* Input material

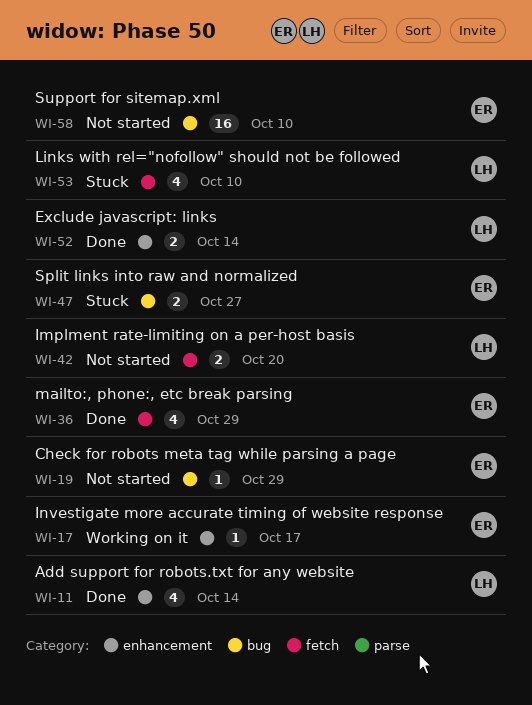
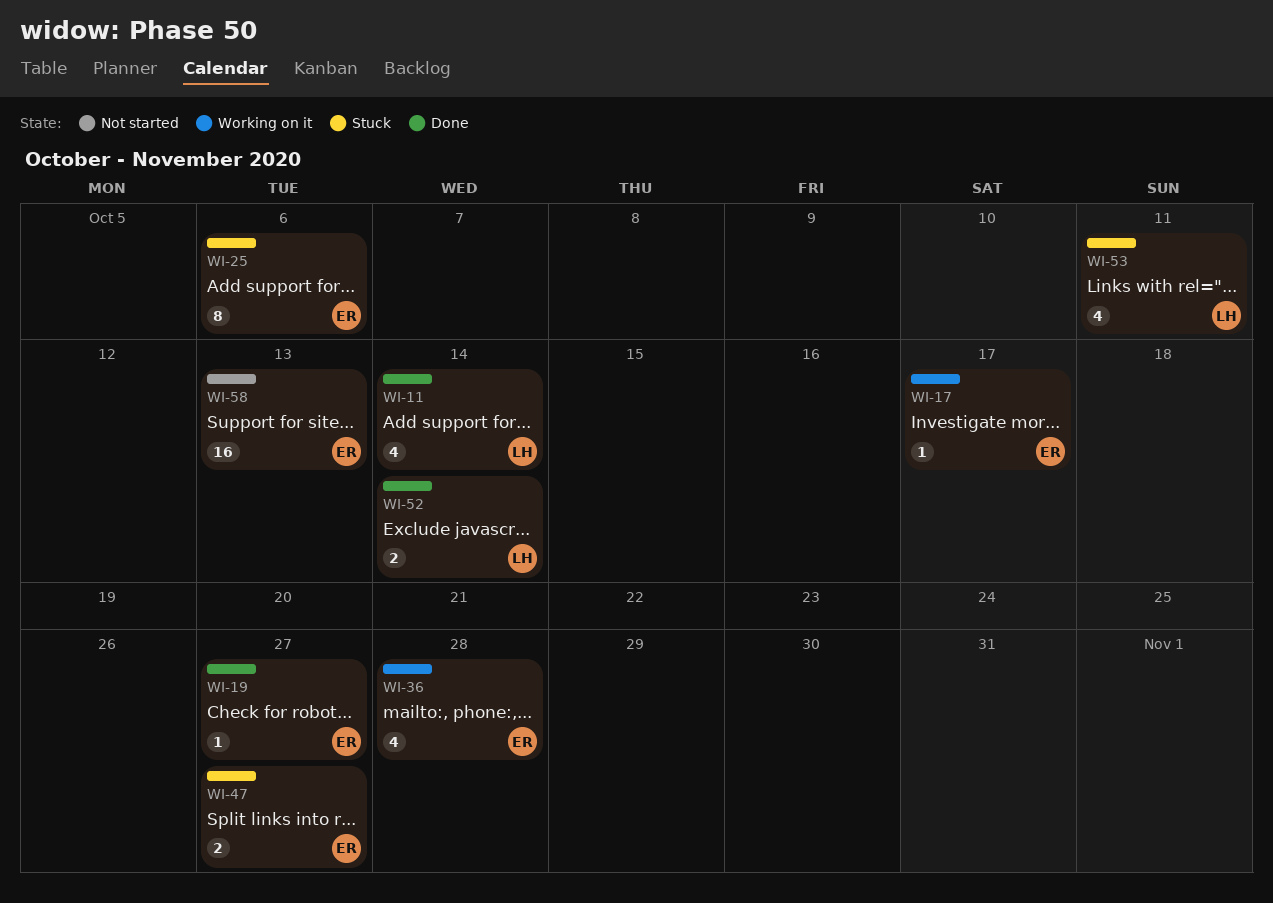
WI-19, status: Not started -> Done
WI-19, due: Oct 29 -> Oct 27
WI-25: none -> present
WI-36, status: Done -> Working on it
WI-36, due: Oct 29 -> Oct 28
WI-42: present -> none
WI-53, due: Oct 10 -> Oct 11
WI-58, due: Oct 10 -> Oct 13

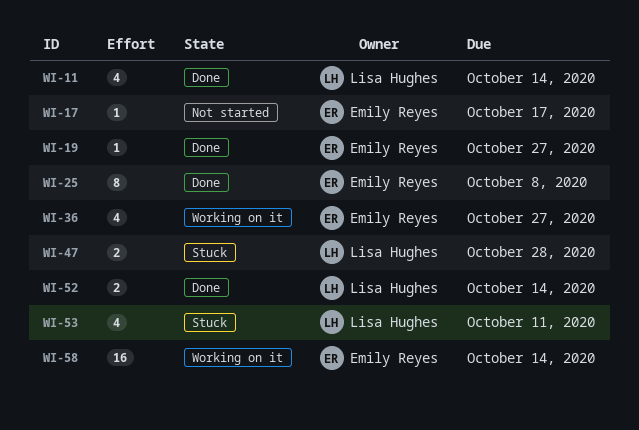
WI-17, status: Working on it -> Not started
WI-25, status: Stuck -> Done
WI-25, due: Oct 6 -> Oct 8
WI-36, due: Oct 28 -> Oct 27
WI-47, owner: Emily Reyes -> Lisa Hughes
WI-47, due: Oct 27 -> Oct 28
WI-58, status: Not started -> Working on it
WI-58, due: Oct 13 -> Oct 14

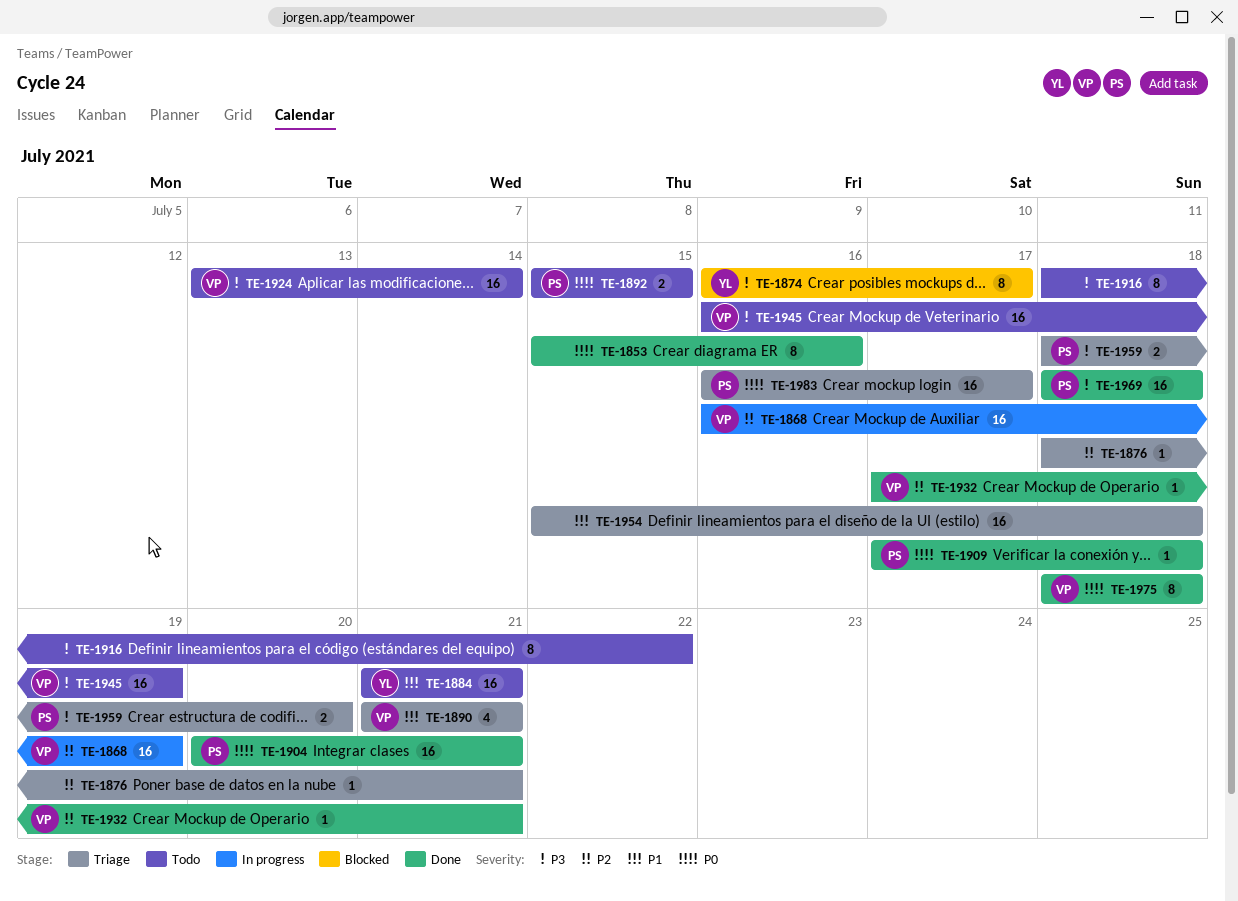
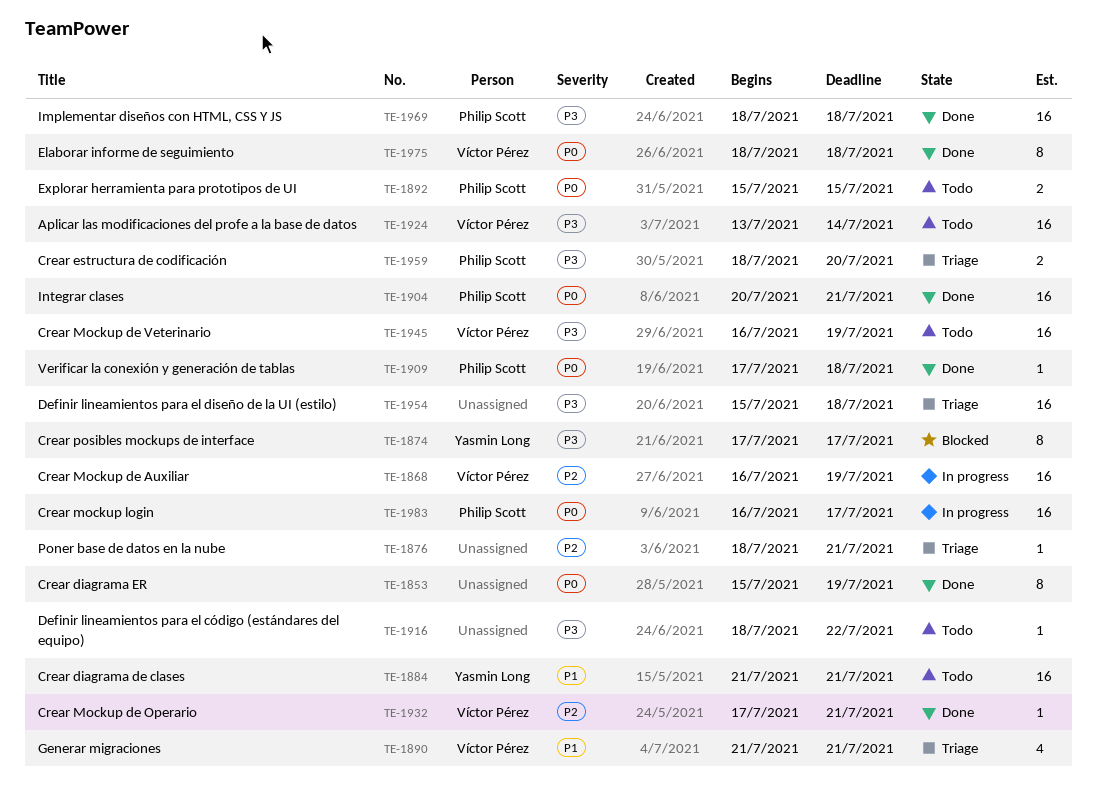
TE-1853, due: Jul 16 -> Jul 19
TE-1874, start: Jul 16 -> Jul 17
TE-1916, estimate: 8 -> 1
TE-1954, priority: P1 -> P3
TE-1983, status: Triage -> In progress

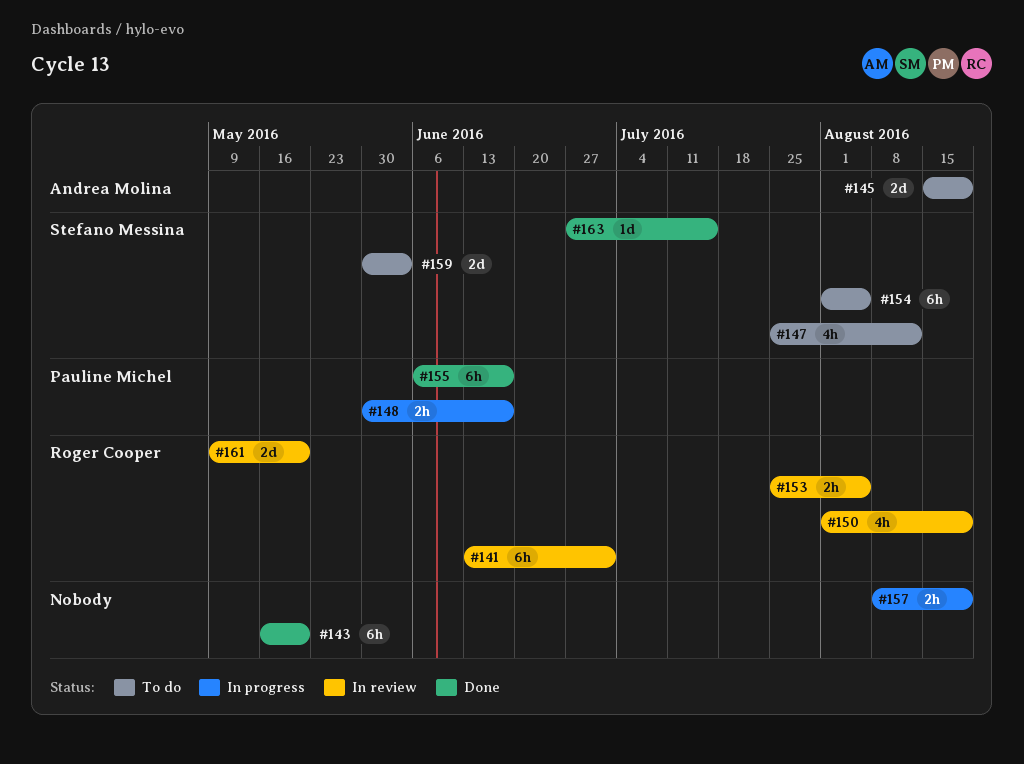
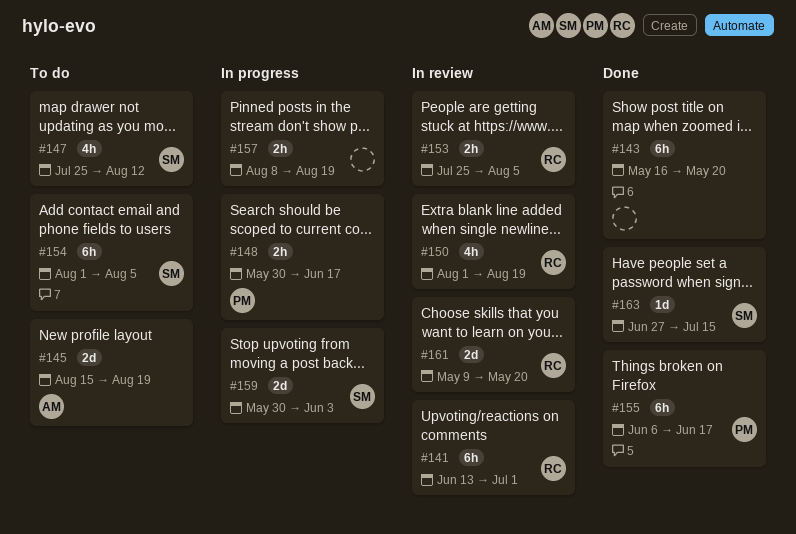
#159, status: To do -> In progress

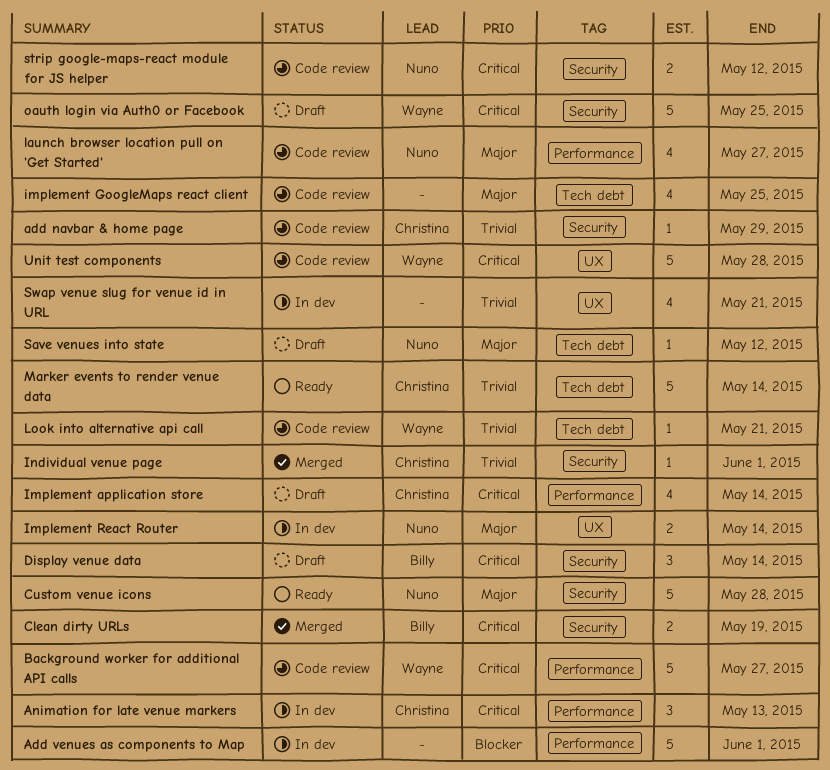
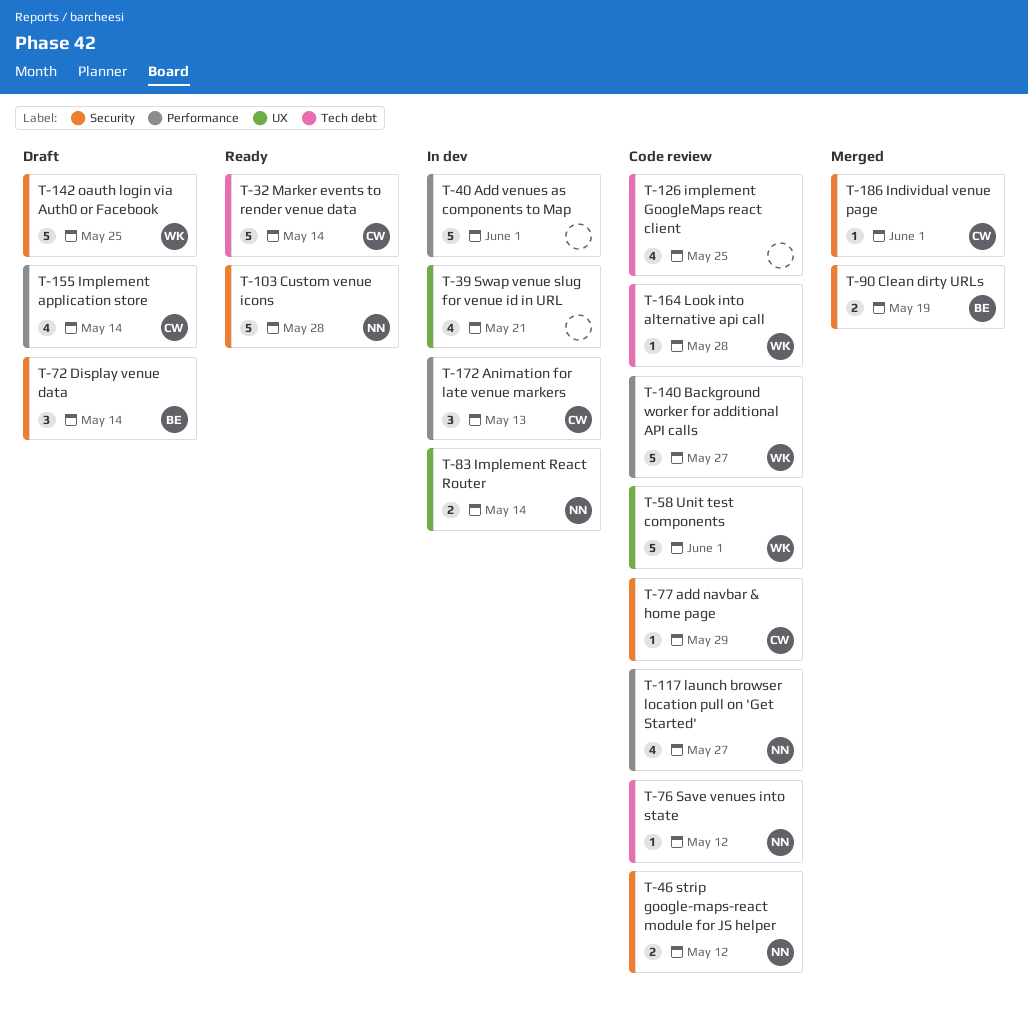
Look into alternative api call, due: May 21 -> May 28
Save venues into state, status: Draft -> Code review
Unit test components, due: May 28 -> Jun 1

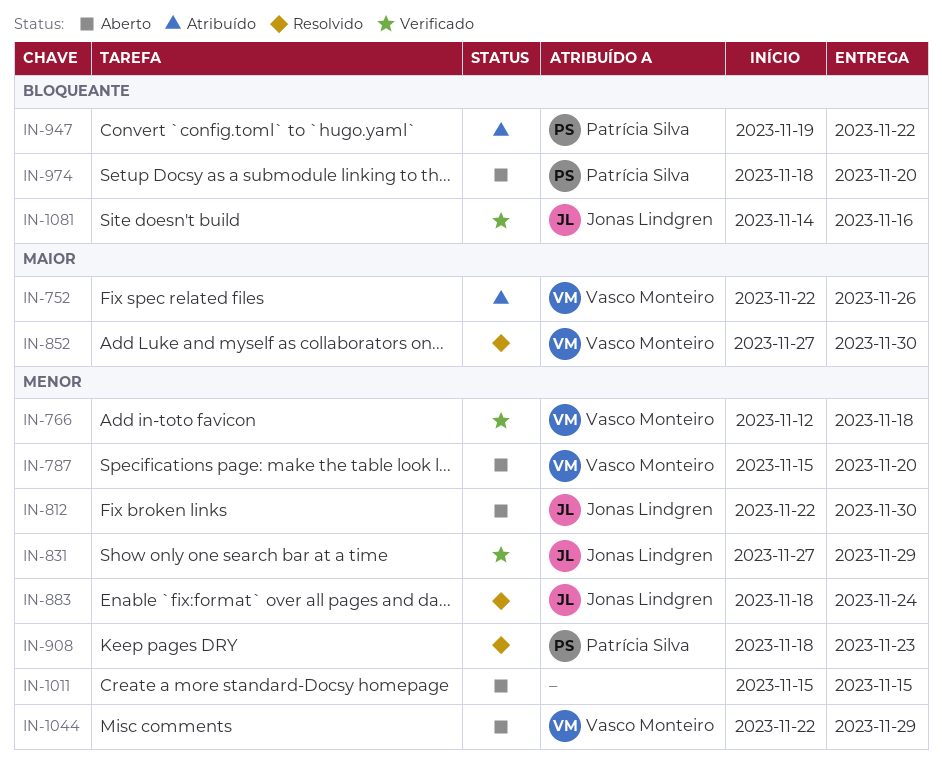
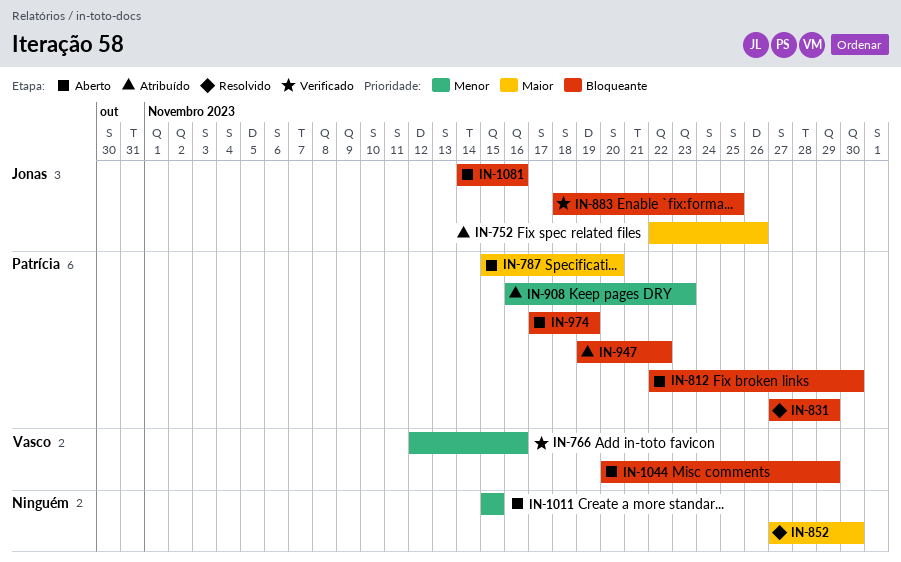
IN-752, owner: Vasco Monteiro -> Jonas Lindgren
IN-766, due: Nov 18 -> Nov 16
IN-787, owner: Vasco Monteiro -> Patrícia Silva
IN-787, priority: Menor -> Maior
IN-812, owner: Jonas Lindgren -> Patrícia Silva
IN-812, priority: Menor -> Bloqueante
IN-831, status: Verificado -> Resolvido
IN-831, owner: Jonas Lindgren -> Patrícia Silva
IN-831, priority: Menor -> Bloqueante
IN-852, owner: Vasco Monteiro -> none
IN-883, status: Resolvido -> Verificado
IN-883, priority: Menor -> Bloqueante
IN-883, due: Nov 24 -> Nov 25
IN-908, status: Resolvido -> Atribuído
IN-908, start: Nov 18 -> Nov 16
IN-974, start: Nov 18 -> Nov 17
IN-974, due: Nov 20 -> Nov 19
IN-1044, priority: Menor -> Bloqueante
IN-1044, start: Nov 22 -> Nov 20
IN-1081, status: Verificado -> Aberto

* Exercise objective
Look back over the records above. Reproduce exactly everything from the line with "WI-47, due: Oct 27 -> Oct 28" down to the line with "IN-812, priority: Menor -> Bloqueante", inclusive, and leave the pictures out.

* Solution to the exercise
WI-47, due: Oct 27 -> Oct 28
WI-58, status: Not started -> Working on it
WI-58, due: Oct 13 -> Oct 14

TE-1853, due: Jul 16 -> Jul 19
TE-1874, start: Jul 16 -> Jul 17
TE-1916, estimate: 8 -> 1
TE-1954, priority: P1 -> P3
TE-1983, status: Triage -> In progress

#159, status: To do -> In progress

Look into alternative api call, due: May 21 -> May 28
Save venues into state, status: Draft -> Code review
Unit test components, due: May 28 -> Jun 1

IN-752, owner: Vasco Monteiro -> Jonas Lindgren
IN-766, due: Nov 18 -> Nov 16
IN-787, owner: Vasco Monteiro -> Patrícia Silva
IN-787, priority: Menor -> Maior
IN-812, owner: Jonas Lindgren -> Patrícia Silva
IN-812, priority: Menor -> Bloqueante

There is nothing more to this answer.